那須町で登山講習会中だった大田原高の生徒と教員の計8人が死亡した雪崩事故で、県高校体育連盟(高体連)と同登山専門部は3日、大田原市内の公共施設で、遺族らを対象に説明会を開いた。両者の説明会は昨年5月、同9月に続き3度目。改めて作成した事故報告書を配布し、遺族らの質問書に対して事故の認識などを回答したが、遺族からは「具体性に欠ける」などと不満の声も挙がった。説明会は予定していた内容全てを終えられず、来週以降に再び開かれる。

 説明会は非公開で約7時間にわたり行われた。遺族や生徒の保護者ら13人が出席し、高体連側は塩沢好和(しおざわよしかず)会長や三森謙次(みもりけんじ)登山専門部長、講習会に参加した教員ら18人が出席した。

 高体連側によると、「報告と検証」と題した102ページの事故報告書は、県教委の事故検証委員会が昨年10月にまとめた最終報告書をベースに作成した。
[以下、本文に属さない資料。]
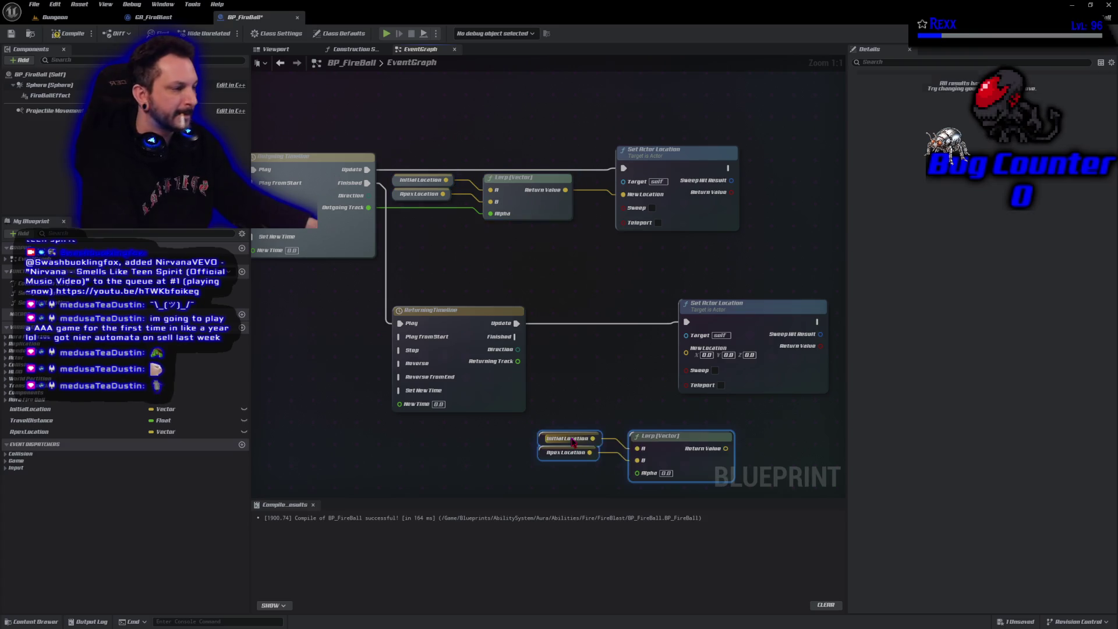
pyautogui.moveTo(583, 445); pyautogui.dragTo(571, 446)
独自の項目として、事故後の同専門部の取り組みなどを記載。体制や事業の見直し、顧問研修の充実など再発防止策にも触れた。

 遺族が事故への認識や講習会の体制に関する見解などを問うた質問書に対しては、回答書を用意。塩沢会長や三森専門部長らが「代替案を含め、計画と目的に綿密さが足りなかった」「安全対策や連絡体制に不備があった」などと説明したという。

 一方、時間が足らず、事故報告書の大部分の解説、講習会の責任者だった前専門委員長らとの質疑は次回への持ち越しとなった。

 事故で犠牲となった同校教員毛塚優甫(けつかゆうすけ)さん=当時(29)=の父辰幸(たつゆき)さん(65)は終了後、「回答は非常に短い文章で具体性に欠ける印象。私たちのお願いを真摯(しんし)に受け止めていないのではと感じる」と話した。

 昨年9月の説明会は高体連側の回答に遺族らから不備の指摘や疑問が相次ぎ、遺族らが高体連や同専門部の新旧役員、講習会の参加教員それぞれに質問書を提出していた。